§ Perintah Soal: Tulis ulang baris-baris mulai dari baris yang memuat "At which category" sampai dengan baris yang memuat "What are all" sebagai daftar bernomor, kedua baris itu ikut dimasukkan dan baris kosong dihilangkan.

§ Bahan yang Disediakan:
##########
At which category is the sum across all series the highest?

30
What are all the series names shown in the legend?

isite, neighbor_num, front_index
##########
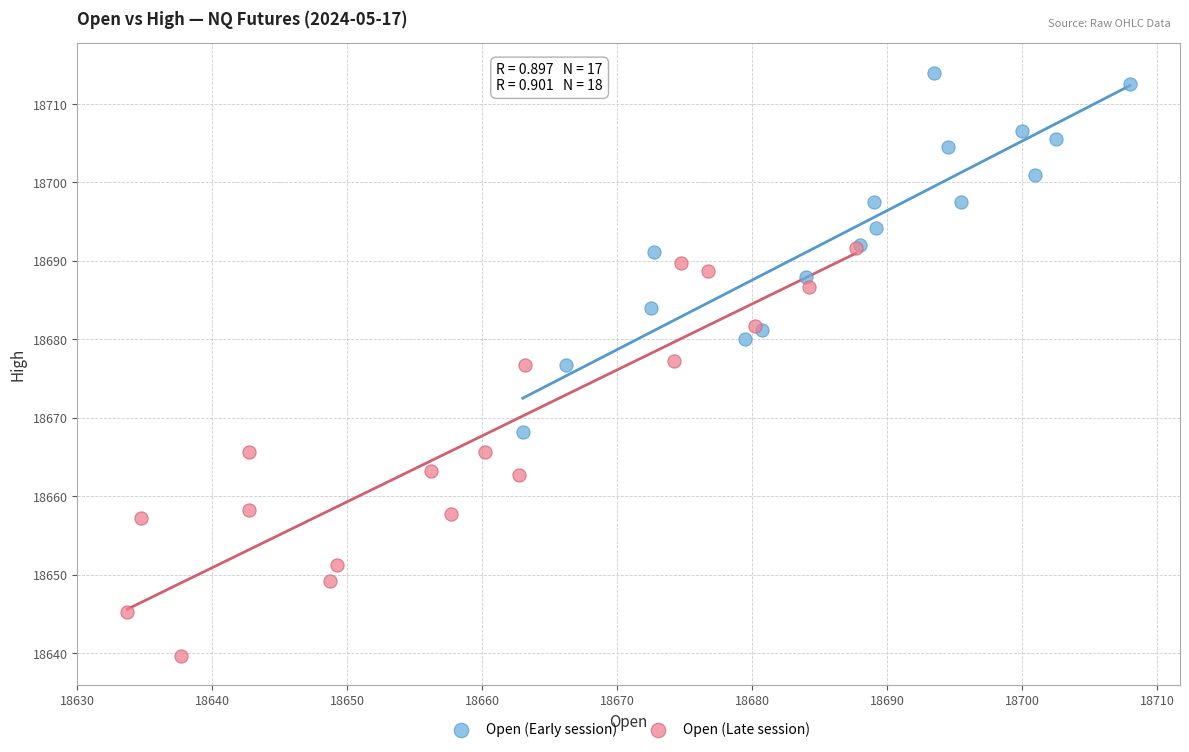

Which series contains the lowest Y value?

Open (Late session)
##########
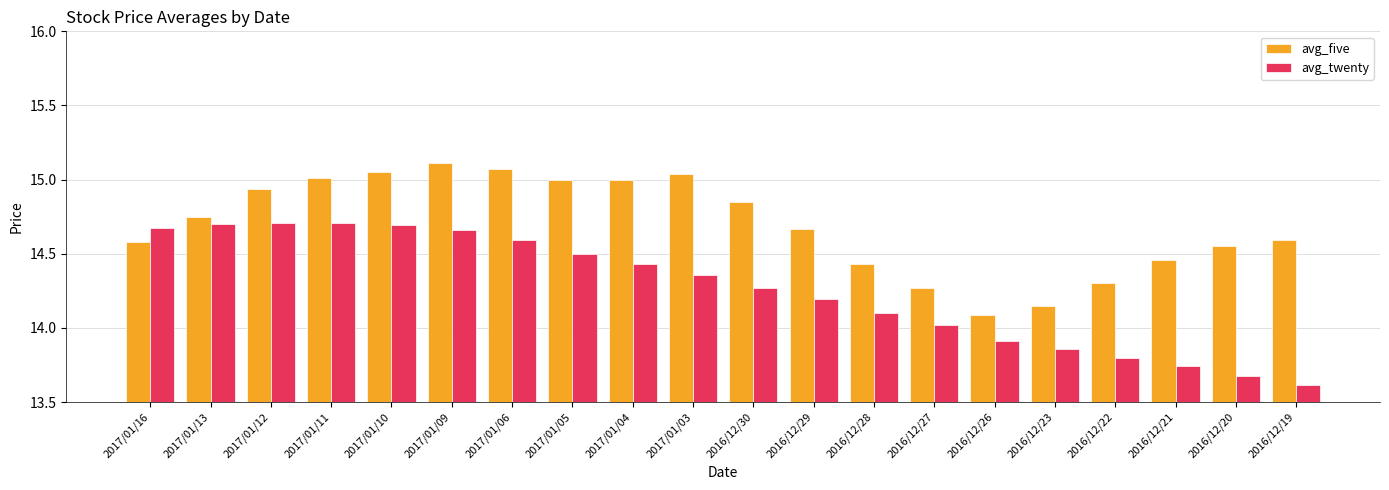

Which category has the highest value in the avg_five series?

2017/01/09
##########
§ Jawaban yang Diharapkan:
1. At which category is the sum across all series the highest?
2. 30
3. What are all the series names shown in the legend?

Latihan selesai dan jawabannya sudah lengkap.